Exercise:
Among the entries below, find the line with "Dataset into Neo4j", then quote it and each following line up to and including the line with "crime data set]", and nothing else.

──────── Dataset extract

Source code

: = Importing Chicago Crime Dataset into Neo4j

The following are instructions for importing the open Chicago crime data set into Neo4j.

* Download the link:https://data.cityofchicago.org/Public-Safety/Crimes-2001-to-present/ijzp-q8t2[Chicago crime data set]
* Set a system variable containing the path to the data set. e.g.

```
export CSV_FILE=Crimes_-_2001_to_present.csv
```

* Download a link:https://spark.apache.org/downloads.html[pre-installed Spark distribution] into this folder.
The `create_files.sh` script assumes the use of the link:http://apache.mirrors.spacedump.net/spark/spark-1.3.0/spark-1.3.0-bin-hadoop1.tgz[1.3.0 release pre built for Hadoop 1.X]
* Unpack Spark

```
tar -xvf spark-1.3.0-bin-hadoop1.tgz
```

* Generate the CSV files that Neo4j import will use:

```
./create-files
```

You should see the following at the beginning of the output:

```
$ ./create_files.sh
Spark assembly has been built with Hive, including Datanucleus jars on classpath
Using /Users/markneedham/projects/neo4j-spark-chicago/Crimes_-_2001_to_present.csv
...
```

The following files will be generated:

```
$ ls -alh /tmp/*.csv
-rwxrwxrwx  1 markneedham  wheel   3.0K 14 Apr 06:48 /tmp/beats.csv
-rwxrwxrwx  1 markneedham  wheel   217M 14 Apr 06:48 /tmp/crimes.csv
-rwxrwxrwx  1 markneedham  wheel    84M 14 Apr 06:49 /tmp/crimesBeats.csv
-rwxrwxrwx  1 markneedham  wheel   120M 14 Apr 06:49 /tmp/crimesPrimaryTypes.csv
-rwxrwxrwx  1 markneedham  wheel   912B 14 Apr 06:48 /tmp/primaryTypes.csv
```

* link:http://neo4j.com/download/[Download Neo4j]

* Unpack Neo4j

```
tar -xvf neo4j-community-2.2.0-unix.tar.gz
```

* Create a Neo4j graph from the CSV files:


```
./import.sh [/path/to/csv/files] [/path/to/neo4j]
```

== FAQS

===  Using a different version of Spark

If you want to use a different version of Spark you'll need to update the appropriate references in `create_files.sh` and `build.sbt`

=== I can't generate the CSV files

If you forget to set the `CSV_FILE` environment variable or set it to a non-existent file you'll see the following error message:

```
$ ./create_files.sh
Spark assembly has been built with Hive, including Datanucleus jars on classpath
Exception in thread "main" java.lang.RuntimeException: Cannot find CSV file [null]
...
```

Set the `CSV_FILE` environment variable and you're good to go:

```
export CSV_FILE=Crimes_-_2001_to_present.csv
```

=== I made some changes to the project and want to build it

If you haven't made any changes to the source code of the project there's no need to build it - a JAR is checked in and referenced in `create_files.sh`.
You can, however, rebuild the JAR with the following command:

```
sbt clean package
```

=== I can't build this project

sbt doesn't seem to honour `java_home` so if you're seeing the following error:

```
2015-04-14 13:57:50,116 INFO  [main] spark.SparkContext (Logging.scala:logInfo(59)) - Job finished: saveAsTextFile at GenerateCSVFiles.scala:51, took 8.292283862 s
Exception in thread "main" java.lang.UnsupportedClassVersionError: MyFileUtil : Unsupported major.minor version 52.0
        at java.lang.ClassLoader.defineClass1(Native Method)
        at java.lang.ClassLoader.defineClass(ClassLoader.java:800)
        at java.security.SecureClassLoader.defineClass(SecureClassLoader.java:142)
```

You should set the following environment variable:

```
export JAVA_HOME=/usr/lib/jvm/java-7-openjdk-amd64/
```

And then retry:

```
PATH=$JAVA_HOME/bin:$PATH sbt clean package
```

────────────────

Result of the task:
: = Importing Chicago Crime Dataset into Neo4j

The following are instructions for importing the open Chicago crime data set into Neo4j.

* Download the link:https://data.cityofchicago.org/Public-Safety/Crimes-2001-to-present/ijzp-q8t2[Chicago crime data set]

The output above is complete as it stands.